• What this exercise asks:
a - Answer these questions about the school board update, marking each answer with the same label as its question.
(i) Which arbitrator heard the Simcoe County District School Board case?
(ii) On what date was the funeral of the grievor's mother held?
(iii) To what was AB's penalty to be reduced once his principal received his apology letter?
b - In the entries, retype the lines starting with the line that contains "common name: Paper wasp" and going on through the line that contains "family: Crambidae", both included.

• Source excerpt:
School Board Update

School Board Client Update

School Board Update

School Board Client Update

Date: November 18, 2013

The following represents a few notable decisions made by the Ontario Labour Relations Board, the Human Rights Tribunal of Ontario and arbitrators in 2013 that are relevant to school boards in Ontario.


In Ontario Secondary School Teachers’ Federation and Simcoe County District School Board, 2013 CanLII 62014 (CanLII), the suspension of a teacher for posting comments on Facebook harming the reputation of his principal and school board was upheld.

AB is a gay teacher employed by the Simcoe County District School Board (the “Board”) in a small community. It was AB’s perception that he had been the object of discrimination by the principal at his school. The Board hired a third party investigator to investigate AB’s claims, who determined that AB’s claims were unfounded.

AB then posted a message on Facebook that spoke to the difficulties of being an openly gay high school teacher in a small community. The message went on to conclude, “To the homophobic Principal who told me that she didn’t think a gay teacher should be part of the Gay Student Alliance – we need leaders, not sheep.” The Board, represented by Hicks Morley’s Lauri Reesor, was concerned about the reputational damage caused by the Facebook post, personally and professionally to the principal and professionally to the school and the Board. AB was suspended.

Arbitrator Jim Hayes found that the Board had a legitimate reason to impose discipline on AB. In Arbitrator Hayes’ view, the nexus between AB’s off-duty Facebook posting and his employment was clear. As a result, the Board’s concern about reputational damage was not misplaced or exaggerated. AB was directed to write a letter of apology to his principal, following receipt of which his penalty would be reduced to a three day suspension with appropriate compensation.


In Durham District School Board and Canadian Union of Public Employees, Local 218 (Pereira), 2013 CanLII 67383 (Parmar), the grievor was an attendance secretary covered under the “make up time” provision of the collective agreement. Employees covered by the “make up time” provision are paid regular wages during regularly scheduled school shut-downs during Christmas break and March break, despite the fact that they are not required to work. Their work schedules during the remainder of the school year are arranged to make up for this paid period of no work. Under the collective agreement, employees cannot change the dates of their scheduled “make up time.”

The grievor was off work from Monday, March 11 through Friday, March 15, 2013, as a result of March break. She was paid for these days as a result of the “make up time” provision. The grievor’s mother passed away on March 8, 2013, and the funeral took place on March 13, 2013. On March 11, 2013, the grievor requested five days of bereavement leave to start on March 18th, the first day back after the March break. The collective agreement provided employees with a paid leave of absence for five successive working days “on the death of an employee’s spouse, child, parent, sister or brother.” The School Board denied the leave and CUPE grieved.

• Entries supplied:
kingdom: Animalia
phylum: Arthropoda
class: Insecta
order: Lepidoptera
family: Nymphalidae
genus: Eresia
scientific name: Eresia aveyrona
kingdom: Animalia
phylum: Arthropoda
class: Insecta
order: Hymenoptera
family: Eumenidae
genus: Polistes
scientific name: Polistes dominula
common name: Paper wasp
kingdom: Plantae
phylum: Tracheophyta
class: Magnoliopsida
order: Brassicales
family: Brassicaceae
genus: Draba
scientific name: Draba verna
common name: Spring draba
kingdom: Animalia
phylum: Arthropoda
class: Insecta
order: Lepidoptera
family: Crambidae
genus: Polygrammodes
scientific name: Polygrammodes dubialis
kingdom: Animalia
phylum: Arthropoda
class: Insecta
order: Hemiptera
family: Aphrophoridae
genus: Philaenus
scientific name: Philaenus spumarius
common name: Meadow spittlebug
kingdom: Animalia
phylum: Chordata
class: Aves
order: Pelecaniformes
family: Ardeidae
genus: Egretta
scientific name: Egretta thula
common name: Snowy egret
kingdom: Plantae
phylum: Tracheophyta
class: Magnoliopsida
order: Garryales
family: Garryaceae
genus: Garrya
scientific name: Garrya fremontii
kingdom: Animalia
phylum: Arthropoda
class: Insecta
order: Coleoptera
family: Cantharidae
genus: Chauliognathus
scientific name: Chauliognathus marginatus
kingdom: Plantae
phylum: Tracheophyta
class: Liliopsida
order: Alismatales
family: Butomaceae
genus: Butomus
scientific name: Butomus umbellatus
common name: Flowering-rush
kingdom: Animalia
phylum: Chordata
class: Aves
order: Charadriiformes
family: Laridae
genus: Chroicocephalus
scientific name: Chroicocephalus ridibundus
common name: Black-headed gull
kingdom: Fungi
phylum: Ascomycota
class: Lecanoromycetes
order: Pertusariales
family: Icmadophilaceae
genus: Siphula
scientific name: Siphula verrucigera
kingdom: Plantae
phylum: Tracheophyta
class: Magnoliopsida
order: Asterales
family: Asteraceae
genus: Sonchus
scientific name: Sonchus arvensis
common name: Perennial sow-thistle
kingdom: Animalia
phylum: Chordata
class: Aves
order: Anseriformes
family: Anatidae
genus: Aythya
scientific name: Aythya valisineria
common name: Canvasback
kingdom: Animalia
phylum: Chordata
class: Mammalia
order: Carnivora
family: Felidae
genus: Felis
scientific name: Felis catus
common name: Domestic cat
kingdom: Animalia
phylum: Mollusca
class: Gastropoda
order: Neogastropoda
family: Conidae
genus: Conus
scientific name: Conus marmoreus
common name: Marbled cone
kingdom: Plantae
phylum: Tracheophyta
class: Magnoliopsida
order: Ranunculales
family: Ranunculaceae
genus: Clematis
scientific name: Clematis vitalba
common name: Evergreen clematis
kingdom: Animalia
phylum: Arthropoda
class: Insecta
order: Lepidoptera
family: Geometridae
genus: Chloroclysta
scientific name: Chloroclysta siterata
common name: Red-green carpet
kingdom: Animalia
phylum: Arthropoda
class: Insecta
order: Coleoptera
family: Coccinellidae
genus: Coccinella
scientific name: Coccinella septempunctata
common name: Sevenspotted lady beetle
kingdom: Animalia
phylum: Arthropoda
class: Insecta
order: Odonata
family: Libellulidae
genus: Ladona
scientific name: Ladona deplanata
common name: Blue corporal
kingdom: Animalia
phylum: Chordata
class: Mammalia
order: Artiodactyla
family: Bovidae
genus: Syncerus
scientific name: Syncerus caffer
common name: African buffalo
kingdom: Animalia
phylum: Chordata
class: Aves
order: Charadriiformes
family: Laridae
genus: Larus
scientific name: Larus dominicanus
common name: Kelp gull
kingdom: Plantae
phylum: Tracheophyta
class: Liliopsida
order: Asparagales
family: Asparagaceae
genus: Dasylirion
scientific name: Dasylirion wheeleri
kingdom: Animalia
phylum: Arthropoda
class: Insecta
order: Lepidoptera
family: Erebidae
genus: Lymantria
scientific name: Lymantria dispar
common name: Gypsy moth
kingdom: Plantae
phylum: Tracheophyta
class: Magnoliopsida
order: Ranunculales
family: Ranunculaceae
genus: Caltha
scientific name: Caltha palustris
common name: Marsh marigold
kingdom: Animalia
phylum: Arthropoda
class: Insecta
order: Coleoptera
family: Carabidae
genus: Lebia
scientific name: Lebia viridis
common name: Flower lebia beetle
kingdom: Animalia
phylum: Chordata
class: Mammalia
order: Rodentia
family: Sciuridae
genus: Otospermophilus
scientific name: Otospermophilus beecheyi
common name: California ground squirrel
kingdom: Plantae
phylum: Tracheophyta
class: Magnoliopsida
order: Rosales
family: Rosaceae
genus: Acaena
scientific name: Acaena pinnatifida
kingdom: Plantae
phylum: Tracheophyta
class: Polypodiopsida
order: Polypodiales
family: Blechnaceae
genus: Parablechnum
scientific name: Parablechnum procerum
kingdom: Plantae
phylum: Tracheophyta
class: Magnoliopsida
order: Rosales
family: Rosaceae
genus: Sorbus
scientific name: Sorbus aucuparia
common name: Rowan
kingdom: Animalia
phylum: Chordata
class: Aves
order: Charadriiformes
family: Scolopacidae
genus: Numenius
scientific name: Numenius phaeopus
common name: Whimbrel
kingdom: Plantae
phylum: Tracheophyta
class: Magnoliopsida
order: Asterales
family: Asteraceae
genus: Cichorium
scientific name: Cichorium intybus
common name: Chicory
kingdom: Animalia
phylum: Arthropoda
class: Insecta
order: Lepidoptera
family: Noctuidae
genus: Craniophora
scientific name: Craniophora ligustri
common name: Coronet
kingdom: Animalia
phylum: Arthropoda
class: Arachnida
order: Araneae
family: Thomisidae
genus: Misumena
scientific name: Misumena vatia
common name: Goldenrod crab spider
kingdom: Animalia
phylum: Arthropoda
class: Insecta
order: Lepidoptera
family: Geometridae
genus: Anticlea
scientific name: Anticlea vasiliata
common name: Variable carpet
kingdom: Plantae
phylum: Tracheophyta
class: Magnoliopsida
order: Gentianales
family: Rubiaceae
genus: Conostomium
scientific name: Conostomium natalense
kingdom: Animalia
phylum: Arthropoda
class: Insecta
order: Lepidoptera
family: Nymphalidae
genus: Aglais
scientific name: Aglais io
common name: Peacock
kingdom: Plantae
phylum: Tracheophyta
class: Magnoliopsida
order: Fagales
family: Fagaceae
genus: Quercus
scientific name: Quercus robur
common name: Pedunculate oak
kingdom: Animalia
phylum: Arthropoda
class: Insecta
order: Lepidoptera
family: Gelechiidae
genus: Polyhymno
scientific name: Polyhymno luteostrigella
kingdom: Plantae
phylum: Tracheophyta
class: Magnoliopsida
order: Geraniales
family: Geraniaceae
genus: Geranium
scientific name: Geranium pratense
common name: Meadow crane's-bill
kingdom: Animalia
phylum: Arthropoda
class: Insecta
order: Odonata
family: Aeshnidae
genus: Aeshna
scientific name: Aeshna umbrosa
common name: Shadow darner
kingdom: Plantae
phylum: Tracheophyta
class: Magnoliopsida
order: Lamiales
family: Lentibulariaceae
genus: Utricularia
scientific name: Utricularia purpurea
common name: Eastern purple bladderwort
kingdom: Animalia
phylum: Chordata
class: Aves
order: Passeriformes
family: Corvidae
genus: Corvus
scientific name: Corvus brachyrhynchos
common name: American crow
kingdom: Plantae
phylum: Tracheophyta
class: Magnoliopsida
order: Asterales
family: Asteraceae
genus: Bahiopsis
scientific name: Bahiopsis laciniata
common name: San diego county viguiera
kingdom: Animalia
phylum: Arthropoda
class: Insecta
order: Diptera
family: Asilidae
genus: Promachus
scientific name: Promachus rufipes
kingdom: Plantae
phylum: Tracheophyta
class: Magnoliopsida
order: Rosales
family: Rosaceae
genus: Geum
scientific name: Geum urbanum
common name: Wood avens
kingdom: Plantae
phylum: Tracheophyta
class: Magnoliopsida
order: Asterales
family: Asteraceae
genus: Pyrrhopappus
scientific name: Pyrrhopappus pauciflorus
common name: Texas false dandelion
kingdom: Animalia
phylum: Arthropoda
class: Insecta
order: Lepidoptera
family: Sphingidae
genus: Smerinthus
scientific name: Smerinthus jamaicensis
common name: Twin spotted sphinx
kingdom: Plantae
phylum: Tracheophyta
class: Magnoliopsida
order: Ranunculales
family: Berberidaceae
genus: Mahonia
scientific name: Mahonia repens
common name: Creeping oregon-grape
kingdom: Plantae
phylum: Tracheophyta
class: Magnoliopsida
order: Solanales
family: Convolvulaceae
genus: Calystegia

• Responses by task:
a -
(i) Jim Hayes
(ii) March 13, 2013
(iii) A three day suspension with appropriate compensation

b -
common name: Paper wasp
kingdom: Plantae
phylum: Tracheophyta
class: Magnoliopsida
order: Brassicales
family: Brassicaceae
genus: Draba
scientific name: Draba verna
common name: Spring draba
kingdom: Animalia
phylum: Arthropoda
class: Insecta
order: Lepidoptera
family: Crambidae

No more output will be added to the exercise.